WHAT YOU NEED TO DO: Take every line from the listing below that includes "lung" and copy it.

** Opening MATERIAL TO PROCESS block **

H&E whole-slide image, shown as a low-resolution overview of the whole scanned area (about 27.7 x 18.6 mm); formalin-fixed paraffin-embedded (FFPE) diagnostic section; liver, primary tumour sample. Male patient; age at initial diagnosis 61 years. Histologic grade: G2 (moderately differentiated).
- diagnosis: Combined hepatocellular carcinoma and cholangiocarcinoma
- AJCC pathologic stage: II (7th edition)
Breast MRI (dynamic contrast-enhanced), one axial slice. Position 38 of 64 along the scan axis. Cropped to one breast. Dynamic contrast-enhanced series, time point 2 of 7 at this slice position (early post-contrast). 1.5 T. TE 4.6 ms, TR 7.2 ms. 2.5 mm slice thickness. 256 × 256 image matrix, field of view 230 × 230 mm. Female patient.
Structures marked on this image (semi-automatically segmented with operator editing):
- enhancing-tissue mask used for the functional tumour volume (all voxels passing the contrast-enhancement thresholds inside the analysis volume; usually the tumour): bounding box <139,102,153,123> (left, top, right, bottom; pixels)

** Closing MATERIAL TO PROCESS block **
** Opening MATERIAL TO PROCESS block **

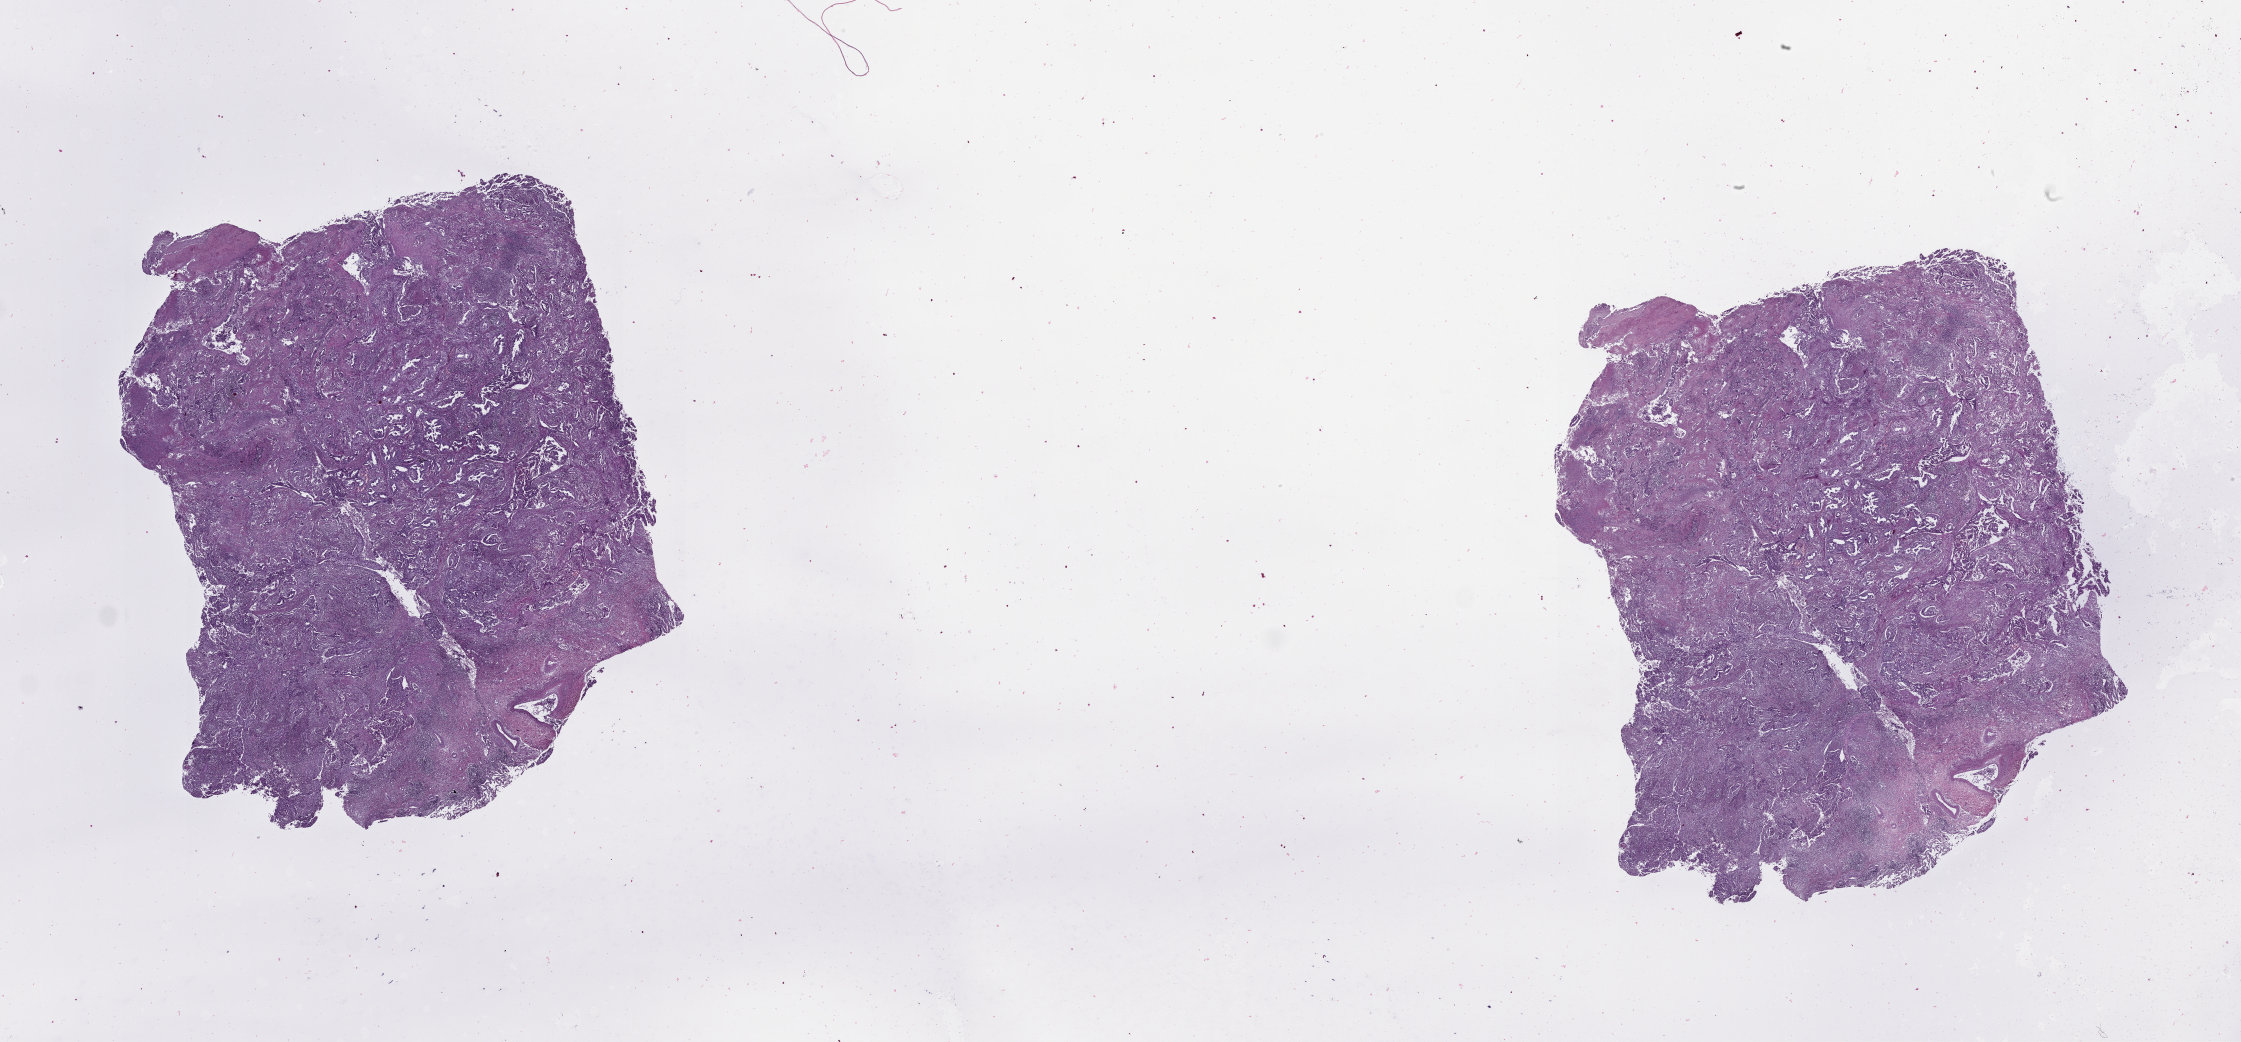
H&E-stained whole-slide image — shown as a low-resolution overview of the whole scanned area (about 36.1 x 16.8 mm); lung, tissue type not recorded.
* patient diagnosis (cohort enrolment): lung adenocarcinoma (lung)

** Closing MATERIAL TO PROCESS block **

WORKED SOLUTION:
H&E-stained whole-slide image — shown as a low-resolution overview of the whole scanned area (about 36.1 x 16.8 mm); lung, tissue type not recorded.
* patient diagnosis (cohort enrolment): lung adenocarcinoma (lung)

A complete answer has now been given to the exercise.